David's first full week of football practice ended Friday. He had skipped nearly all of the weight-room sessions over the winter and spring, and due to church mission trips, SeaBase, Scout camp, and our annual summer trip to Vermont, he scarcely participated in any of the summer ones. So he reported to combine on August 2 without much training or effort having been put in all year.
To his credit, he is not whinging about how tired he is, or how much it hurts, or anything I might have expected. He spent his first full week of practice doing whatever the coaches asked him to do; it appears they had put him in the pile of boys who they were looking at as possible wingbacks, and he dutifully began learning blocking schemes and plays with the six others (really? how many wingbacks does a team need!) who were similarly assigned.
However, my "this can't possibly go this smoothly" radar was correct: Friday he pulled his hamstring in practice. Was it because he's so raw and unprepared for practices? Possibly; but it's not like he was completely inert all summer (c.g.: Kleppinger, Sarah). It's not a bad pull; he's quite mobile still, although a notable limp can be seen (especially when chores are to be done, but that's a different blog post). However, the trainers have told him it'll be several days, maybe even a week or more, before they'll clear him to return. He said one of the coaches, apparently somehow aware of the fact that Mary and Sarah were going to the beach later this month, gave him a nudge in that direction--"you might as well spend time with your family," or something like that--for an event still a week and a half away. Hmmm.

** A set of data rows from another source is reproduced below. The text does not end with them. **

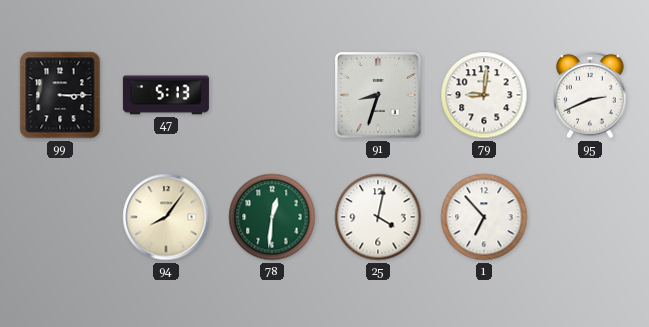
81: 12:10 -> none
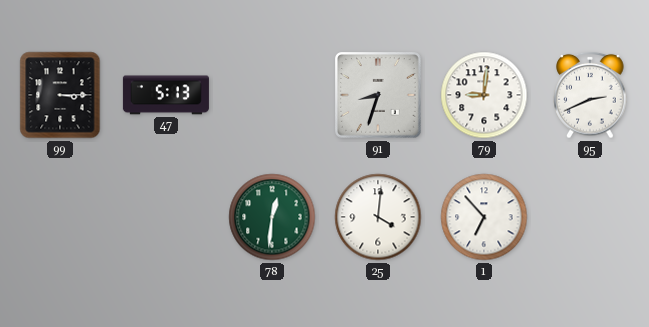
94: 8:06 -> none
25: 4:02 -> 4:01
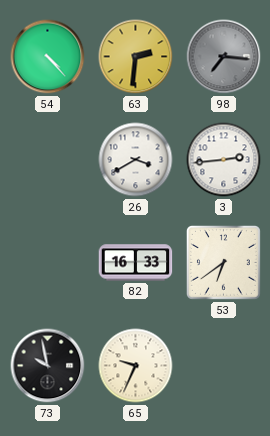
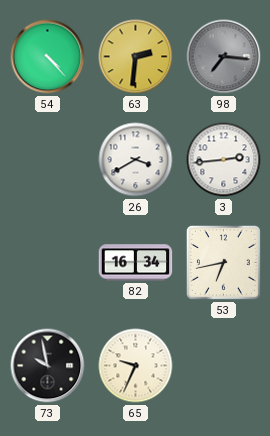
82: 16:33 -> 16:34
53: 6:39 -> 6:43
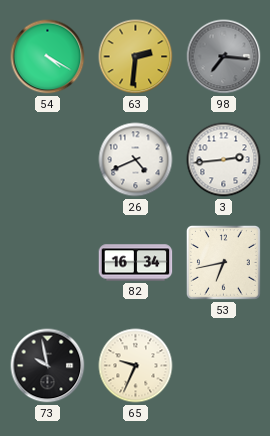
54: 4:23 -> 4:20
26: 3:40 -> 4:41
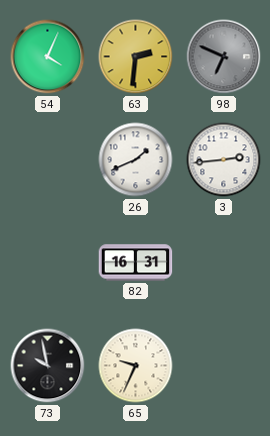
54: 4:20 -> 4:04
98: 7:16 -> 6:49
26: 4:41 -> 1:41
82: 16:34 -> 16:31
53: 6:43 -> none
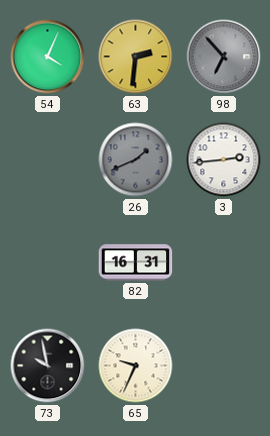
98: 6:49 -> 6:53
26 dial: white -> grey
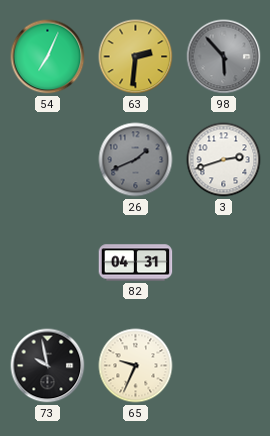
54: 4:04 -> 7:04
98: 6:53 -> 5:53
3: 2:44 -> 2:42
82: 16:31 -> 04:31
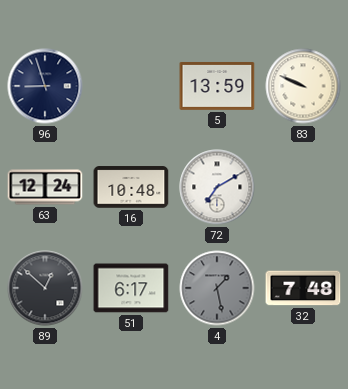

I had thought that the rigors of the practices, and his lack of preparation this spring, might consign him to a second-string role; I had also commented privately that I would not be surprised to see him, come the beach week, weigh the costs of getting up every day at 6am for a decidedly minor role vs. the benefits of going to the beach, and "cut himself" from the no-cuts team. I just hadn't thought of a hammy as the genesis for anything.
And so tonight is the annual intrasquad scrimmage for the Freshmen, in front of their parents; he obviously won't play, and now has chosen to skip going altogether, even to cheer on his squad. Hmmm. Will he get up Monday morning at 6am to go and stand on the sidelines for another three or four hours? We'll see, but my intuition is that a camel's nose is under the tent.
He wants to play, he really does. The fact that he's not allowed to, in my opinion, really does bother him: he wants to get out there and show coach what he's capable of doing. I can almost see the tug of war going on in his heart and mind over what to do next; what happens the rest of this summer could be a real bellwether event for him, much as the 1987 College Republican National Convention was for me (don't ask). I only know that I can't make up his mind for him, nor should I, as the young man struggles towards his own path in his own way.